In the process of applying antibiotic artificial bone to treat infection after internal fixation of tibial plateau fractures, the use of internal fixation and external fixation should be selected flexibly according to the actual situation of the patient under the guidance of the principles of controlling infection, promoting fracture healing, and maintaining joint function. In the process of treatment, we believe that the following points should be noted: ⑴Debridement is very important. In this process, sequestrum and infected tissues should be removed completely to provide a suitable microenvironment for infection control and bone repair. ⑵The implantation of calcium phosphate should be filled fully without leaving gaps, especially around the internal fixation. ⑶The stability of the fracture end is important for infection control and fracture healing. If the internal fixation failed, external fixation should be employed in time. ⑷Due to the special anatomy of the tibial plateau, soft tissues should be protected as much as possible during the operation. If the wound cannot be closed directly, skin flaps should be used in time. ⑸Functional exercise should be performed as soon as possible after the operation, which can preserve the joint function of the patient to the greatest extent.

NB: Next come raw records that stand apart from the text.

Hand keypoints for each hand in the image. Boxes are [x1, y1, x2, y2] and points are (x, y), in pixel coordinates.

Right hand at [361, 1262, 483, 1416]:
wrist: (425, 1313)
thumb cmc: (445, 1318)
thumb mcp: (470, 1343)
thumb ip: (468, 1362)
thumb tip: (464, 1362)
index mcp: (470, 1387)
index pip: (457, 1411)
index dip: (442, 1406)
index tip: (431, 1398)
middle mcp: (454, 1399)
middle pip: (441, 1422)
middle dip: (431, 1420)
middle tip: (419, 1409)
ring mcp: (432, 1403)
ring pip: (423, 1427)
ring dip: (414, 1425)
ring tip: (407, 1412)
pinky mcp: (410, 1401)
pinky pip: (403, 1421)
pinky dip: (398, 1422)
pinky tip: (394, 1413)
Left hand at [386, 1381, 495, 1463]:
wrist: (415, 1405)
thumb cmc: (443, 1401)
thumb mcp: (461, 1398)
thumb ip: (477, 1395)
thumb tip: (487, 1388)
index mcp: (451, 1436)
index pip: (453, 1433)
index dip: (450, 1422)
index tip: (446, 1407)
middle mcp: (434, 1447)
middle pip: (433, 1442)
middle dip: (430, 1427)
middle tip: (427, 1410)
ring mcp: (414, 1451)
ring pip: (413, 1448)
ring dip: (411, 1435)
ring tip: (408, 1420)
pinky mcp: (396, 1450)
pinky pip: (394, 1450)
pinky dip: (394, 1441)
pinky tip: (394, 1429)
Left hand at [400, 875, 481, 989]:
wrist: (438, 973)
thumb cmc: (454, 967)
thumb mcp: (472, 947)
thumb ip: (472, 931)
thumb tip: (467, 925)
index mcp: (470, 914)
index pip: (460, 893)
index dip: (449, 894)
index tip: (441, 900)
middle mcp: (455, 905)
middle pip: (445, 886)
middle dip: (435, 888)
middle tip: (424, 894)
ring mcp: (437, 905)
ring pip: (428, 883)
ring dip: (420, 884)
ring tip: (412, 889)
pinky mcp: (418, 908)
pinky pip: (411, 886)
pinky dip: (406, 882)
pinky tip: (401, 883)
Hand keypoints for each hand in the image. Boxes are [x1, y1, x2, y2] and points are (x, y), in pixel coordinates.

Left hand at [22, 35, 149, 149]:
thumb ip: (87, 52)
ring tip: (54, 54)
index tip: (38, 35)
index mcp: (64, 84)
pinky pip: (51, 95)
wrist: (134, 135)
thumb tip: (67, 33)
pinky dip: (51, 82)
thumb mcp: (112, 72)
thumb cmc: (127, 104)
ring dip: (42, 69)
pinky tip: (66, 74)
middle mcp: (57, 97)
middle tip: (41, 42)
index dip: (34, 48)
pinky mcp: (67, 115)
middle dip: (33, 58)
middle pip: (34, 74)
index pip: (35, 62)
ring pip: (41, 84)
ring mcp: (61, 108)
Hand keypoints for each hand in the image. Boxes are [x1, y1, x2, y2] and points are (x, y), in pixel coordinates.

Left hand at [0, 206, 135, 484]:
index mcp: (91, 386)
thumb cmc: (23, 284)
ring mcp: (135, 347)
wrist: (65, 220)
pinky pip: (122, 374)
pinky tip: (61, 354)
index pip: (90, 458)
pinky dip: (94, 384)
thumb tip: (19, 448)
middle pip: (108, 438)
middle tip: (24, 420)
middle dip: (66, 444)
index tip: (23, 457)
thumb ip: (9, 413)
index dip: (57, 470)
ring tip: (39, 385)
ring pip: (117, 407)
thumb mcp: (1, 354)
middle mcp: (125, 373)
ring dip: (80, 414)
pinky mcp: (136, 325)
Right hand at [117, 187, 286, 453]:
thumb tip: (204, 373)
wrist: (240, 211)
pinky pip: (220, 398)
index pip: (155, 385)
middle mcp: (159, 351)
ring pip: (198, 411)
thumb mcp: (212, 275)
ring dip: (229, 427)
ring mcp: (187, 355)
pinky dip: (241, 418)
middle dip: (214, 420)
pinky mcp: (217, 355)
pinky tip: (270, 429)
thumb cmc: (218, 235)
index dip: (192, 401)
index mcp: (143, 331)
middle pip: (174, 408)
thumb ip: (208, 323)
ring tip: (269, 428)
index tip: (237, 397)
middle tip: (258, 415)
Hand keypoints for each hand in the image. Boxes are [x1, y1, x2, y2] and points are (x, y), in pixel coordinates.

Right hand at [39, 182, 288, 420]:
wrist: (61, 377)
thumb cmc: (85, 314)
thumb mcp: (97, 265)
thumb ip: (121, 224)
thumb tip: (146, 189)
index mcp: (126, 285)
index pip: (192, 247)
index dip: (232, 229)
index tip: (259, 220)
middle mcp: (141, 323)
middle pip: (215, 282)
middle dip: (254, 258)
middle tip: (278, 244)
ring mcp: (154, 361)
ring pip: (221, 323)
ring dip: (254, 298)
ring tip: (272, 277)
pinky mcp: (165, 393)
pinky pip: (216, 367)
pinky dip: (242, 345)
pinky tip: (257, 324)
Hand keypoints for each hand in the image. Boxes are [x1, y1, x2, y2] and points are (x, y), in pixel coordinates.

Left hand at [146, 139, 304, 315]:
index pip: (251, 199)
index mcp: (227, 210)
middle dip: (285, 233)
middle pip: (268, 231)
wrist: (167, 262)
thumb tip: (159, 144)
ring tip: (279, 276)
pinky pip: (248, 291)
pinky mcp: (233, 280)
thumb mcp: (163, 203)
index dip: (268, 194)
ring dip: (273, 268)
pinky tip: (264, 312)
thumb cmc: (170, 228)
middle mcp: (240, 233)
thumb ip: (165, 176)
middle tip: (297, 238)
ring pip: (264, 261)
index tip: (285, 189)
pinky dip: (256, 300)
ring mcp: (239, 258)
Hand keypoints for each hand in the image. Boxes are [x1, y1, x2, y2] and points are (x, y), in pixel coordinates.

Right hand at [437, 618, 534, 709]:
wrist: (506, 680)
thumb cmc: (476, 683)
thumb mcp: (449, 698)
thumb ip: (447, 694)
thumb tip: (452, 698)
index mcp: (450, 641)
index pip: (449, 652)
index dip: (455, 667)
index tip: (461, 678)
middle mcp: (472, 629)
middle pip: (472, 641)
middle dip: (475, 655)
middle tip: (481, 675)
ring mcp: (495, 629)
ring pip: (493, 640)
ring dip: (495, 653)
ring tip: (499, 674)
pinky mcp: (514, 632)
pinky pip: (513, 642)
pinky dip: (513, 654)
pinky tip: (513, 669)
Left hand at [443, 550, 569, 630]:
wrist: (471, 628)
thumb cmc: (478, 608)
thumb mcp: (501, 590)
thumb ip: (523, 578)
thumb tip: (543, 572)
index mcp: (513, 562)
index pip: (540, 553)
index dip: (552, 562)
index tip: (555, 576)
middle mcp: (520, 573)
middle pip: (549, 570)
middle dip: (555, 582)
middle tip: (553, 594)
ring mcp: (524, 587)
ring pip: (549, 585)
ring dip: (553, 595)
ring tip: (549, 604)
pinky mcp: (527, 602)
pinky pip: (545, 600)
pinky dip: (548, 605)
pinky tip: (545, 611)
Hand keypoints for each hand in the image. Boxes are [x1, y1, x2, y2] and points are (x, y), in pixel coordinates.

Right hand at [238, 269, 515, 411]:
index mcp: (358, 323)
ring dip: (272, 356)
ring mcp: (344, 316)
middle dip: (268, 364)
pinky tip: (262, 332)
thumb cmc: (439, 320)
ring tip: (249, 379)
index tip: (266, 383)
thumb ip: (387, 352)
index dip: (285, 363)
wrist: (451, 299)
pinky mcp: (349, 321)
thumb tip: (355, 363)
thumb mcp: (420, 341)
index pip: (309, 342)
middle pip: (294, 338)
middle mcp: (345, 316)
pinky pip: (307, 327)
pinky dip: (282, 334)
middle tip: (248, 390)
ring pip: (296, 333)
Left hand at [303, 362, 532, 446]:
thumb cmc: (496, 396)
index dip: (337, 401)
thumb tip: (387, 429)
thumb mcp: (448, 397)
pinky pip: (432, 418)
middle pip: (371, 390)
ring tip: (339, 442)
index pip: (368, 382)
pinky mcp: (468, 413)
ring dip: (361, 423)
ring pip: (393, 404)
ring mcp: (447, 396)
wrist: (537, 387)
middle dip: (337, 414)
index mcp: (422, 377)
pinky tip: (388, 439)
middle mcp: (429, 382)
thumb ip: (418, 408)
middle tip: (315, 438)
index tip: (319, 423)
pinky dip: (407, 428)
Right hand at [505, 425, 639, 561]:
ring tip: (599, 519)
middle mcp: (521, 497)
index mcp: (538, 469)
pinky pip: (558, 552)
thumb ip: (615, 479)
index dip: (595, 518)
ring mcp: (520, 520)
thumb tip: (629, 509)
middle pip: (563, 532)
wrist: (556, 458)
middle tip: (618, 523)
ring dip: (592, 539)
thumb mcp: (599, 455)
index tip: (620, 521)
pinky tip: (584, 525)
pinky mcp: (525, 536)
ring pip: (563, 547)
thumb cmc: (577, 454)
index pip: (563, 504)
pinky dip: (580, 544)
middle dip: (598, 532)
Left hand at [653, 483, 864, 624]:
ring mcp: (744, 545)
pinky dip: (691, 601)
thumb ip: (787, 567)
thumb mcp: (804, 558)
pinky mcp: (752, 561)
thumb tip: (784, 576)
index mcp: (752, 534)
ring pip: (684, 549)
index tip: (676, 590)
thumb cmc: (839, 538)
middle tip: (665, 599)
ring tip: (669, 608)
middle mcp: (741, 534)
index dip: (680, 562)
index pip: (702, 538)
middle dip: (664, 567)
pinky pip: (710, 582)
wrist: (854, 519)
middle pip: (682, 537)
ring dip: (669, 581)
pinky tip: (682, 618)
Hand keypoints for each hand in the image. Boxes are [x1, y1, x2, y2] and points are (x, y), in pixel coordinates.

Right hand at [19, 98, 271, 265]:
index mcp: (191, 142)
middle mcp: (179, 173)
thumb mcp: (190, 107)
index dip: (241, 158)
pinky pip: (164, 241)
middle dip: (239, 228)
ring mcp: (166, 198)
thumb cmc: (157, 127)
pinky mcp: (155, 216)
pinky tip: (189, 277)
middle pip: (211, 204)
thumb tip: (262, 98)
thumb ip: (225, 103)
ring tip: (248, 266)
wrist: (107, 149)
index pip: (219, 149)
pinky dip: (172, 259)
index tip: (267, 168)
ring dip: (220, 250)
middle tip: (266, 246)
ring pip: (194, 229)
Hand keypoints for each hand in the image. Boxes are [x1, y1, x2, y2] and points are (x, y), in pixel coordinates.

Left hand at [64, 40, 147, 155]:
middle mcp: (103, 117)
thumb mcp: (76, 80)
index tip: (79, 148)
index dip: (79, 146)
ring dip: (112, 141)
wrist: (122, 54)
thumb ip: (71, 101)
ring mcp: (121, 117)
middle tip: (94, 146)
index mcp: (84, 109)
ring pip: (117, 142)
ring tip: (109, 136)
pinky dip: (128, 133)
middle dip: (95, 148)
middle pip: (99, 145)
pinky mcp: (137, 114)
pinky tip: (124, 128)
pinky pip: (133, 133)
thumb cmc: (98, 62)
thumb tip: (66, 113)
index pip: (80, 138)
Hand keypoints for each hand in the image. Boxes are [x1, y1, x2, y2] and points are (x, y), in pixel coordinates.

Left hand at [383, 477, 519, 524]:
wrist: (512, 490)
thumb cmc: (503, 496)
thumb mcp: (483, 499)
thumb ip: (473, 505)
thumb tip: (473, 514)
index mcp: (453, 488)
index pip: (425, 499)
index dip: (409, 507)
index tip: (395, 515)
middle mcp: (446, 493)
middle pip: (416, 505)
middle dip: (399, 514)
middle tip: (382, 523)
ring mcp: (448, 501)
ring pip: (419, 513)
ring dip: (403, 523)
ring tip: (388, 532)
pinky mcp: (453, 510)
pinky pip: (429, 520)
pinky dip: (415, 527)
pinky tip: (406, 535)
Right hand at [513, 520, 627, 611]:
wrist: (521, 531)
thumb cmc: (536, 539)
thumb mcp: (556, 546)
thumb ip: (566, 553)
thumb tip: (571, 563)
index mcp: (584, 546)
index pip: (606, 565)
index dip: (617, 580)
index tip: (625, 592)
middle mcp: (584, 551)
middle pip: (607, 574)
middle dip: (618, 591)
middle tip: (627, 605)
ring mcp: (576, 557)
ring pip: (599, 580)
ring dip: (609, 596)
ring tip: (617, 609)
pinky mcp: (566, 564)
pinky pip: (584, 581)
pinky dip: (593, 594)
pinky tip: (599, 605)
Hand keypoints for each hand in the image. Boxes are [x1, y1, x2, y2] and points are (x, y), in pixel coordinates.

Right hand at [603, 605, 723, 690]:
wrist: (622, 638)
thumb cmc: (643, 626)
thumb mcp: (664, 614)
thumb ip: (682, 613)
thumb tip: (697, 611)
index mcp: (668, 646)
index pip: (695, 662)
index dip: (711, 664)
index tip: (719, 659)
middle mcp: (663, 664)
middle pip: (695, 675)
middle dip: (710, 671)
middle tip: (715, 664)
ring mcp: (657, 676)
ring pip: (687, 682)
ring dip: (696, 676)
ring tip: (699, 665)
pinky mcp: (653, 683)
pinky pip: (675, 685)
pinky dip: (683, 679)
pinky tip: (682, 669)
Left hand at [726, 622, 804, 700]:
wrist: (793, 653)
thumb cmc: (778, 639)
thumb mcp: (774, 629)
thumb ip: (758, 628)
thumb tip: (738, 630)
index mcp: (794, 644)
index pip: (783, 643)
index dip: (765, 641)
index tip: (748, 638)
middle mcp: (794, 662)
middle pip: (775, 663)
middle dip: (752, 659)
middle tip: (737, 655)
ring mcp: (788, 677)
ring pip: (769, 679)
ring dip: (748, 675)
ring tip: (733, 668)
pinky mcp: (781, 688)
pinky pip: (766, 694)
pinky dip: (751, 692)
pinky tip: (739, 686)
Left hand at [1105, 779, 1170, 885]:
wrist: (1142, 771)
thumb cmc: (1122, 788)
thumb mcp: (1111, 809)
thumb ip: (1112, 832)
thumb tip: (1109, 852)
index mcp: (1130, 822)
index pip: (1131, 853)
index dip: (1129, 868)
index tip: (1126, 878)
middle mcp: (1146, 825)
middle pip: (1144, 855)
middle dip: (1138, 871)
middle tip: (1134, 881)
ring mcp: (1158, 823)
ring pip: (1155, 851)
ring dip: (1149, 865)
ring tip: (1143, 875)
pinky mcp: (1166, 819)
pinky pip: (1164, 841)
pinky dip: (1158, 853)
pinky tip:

This study is limited in its small case number, retrospective study design and lack of control group, which may reduce the persuasiveness of research conclusions. It is necessary to introduce a larger sample of randomized controlled trials to enhance the conviction of the conclusions.

Conclusion

Implantation of antibiotic artificial bone, retention or removal of internal fixation according to infection and fracture healing, application of external fixation timely is an effective method to treat infection after internal fixation of tibial plateau fractures, which can control infection effectively, promote fracture healing and promote functional recovery.